Indicazione 1: Disponi in una lista numerata le righe dell'elenco di classificazione, dal regno in giù, tralasciando le righe vuote e le immagini.

Testo da leggere:
━━━━━━━━━━━━━━━━

9.2.09

Giù le mani da quel corpo

Natalia Aspesi - La Repubblica

Attorno a un corpo assente, in cui il tempo e il sangue scorrono insensibili come sabbia in una clessidra, isolato nel silenzio e nell´estraneità alla vita, continua ad agitarsi dissennata una parte del Paese.

Quella parte di Paese che ha perso la testa umiliando oltre a se stesso anche la sacralità di un lunghissimo calvario, la sofferenza eroica di una famiglia, il vuoto muto di un´inesistenza. Nell´assoluto disprezzo di quel corpo, che avrebbe diritto di finire nella quiete e nell´amore il prolungamento di un interminabile doloroso viaggio già concluso 17 anni fa, prosegue un fracasso di pareri, un esibizionismo di cortei, un vergognoso andirivieni di ispettori, di incaricati, di ficcanaso governativi, e adesso di bollettini che raccontano le raccapriccianti fasi che dovrebbero accompagnarlo dove il tormento finirà.

Non si tratta più di Eluana, che del resto manca al mondo da un tempo infinito, se se ne contano i giorni; né si tratta più del diritto alla vita o a una fine dignitosa, della morale religiosa o dell´etica laica, di Dio o dello Stato. Ma di un drammatico conflitto istituzionale, e si può già immaginare che chi lo ha provocato, continuerà a servirsi politicamente di quel corpo, sia che trovi finalmente, cristianamente pace o che sia costretto dalla più torva crudeltà degli interessi di potere a ripiombare nella prigione disumana delle funzioni fisiche artificiali.

━━━━━━━━━━━━━━━━

Dati del compito:

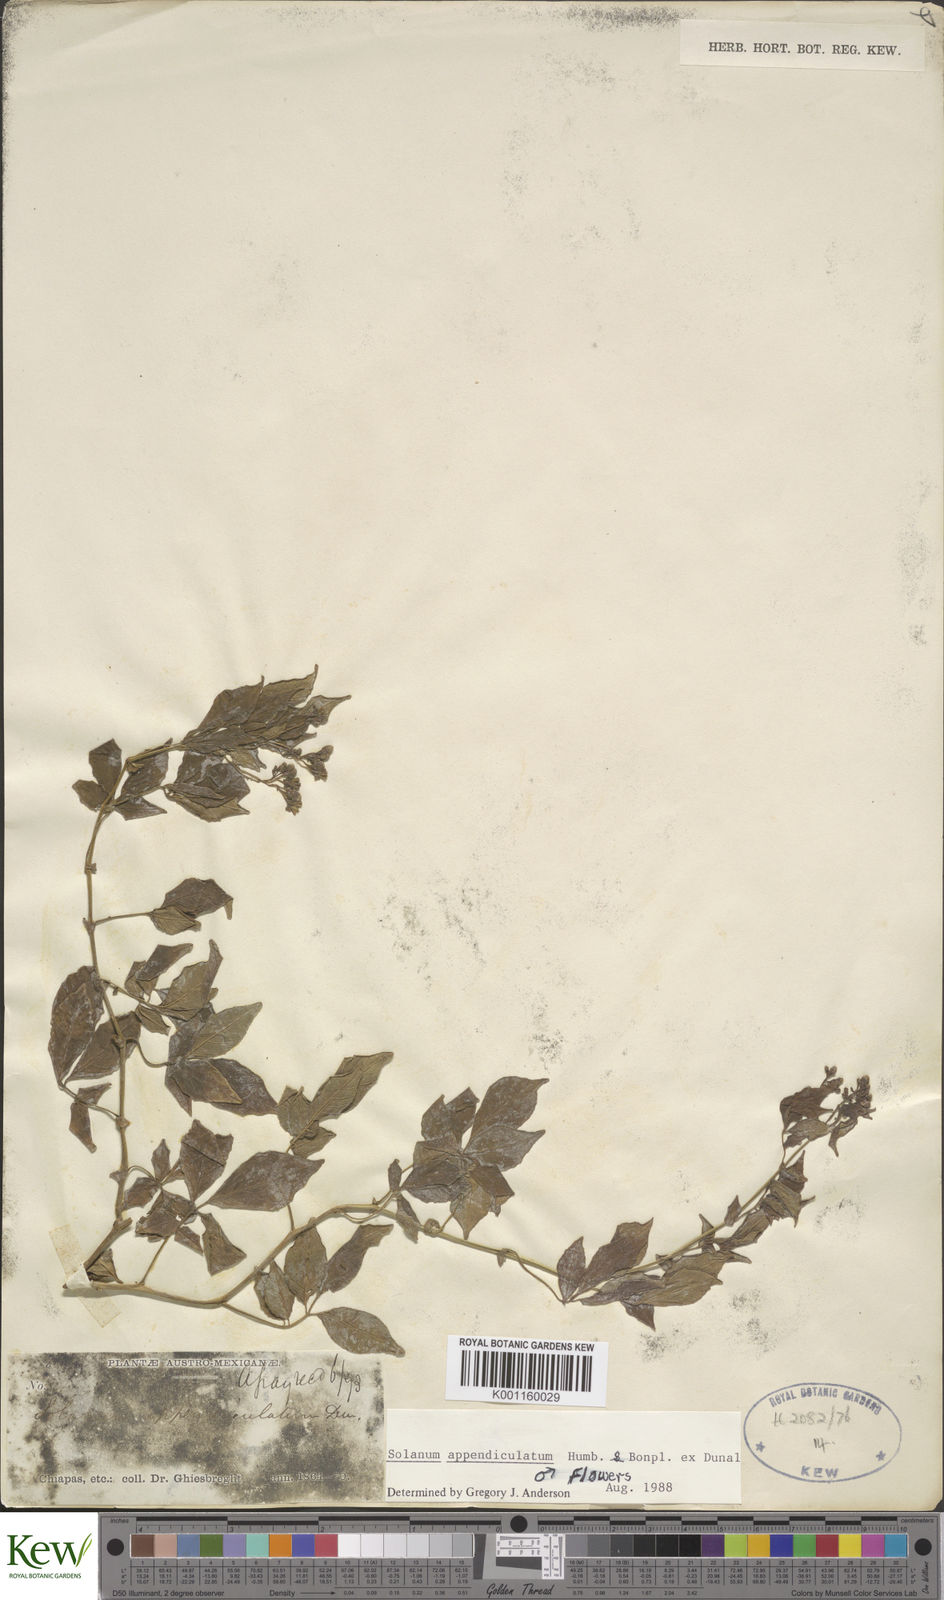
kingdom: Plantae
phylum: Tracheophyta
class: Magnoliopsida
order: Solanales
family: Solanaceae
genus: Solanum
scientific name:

━━━━━━━━━━━━━━━━

Indicazione 2: Riprendi l'articolo su Eluana e proseguilo dal punto in cui si interrompe.

Risultato finale 1:
1. kingdom: Plantae
2. phylum: Tracheophyta
3. class: Magnoliopsida
4. order: Solanales
5. family: Solanaceae
6. genus: Solanum
7. scientific name:

Risultato finale 2:
Il signor Englaro, nella cadenza quotidiana di troppi anni, ha visto, giorno dopo giorno, il giovane corpo della sua bellissima, ridente figlia, trasformarsi, perdersi, rinchiudersi, sbiadire, diventare altro, neppure l´ombra di quello che era, una forma immobile e perduta, svincolata da ciò che la circonda, che la grandezza di un padre ha potuto continuare ad accudire teneramente, dolcemente, per inestinguibile amore. In quel corpo che ha sostituito Eluana, lui solo può riconoscere sua figlia, e continuare ad amarla: è per questo che con eroico orgoglio l´ha difeso da ogni squallido tentativo, e ce ne sono stati, di rubarne le immagini drammatiche. Per tutti, per chi crede al diritto di interrompere l´inesistenza e per chi invece questo diritto vuole negarlo, Eluana è sempre quella selva di capelli neri, quel sorriso splendente, quello sguardo felice, quella ragazza che invece ha finito di vivere tanti anni fa.

Adesso il signor Englaro invita sia il premier che il capo dello Stato a visitare ciò che resta di sua figlia. Si fa, lo fanno sempre i nostri rappresentanti quando accadono disastri e "si recano", come dicono i telegiornali, al capezzale dei feriti, a consolare i parenti delle vittime. Essi non possono esimersi, soprattutto il premier che tanto tiene che quel corpo continui il suo percorso artificiale, ha il dovere, al più presto, di portare in quella stanza in penombra il conforto della sua presenza, e di restarci da solo, per un lungo tempo, a riflettere, pensando alla vita, immaginandosi padre di quella creatura, dimenticandosi per un momento della sua smania di potere.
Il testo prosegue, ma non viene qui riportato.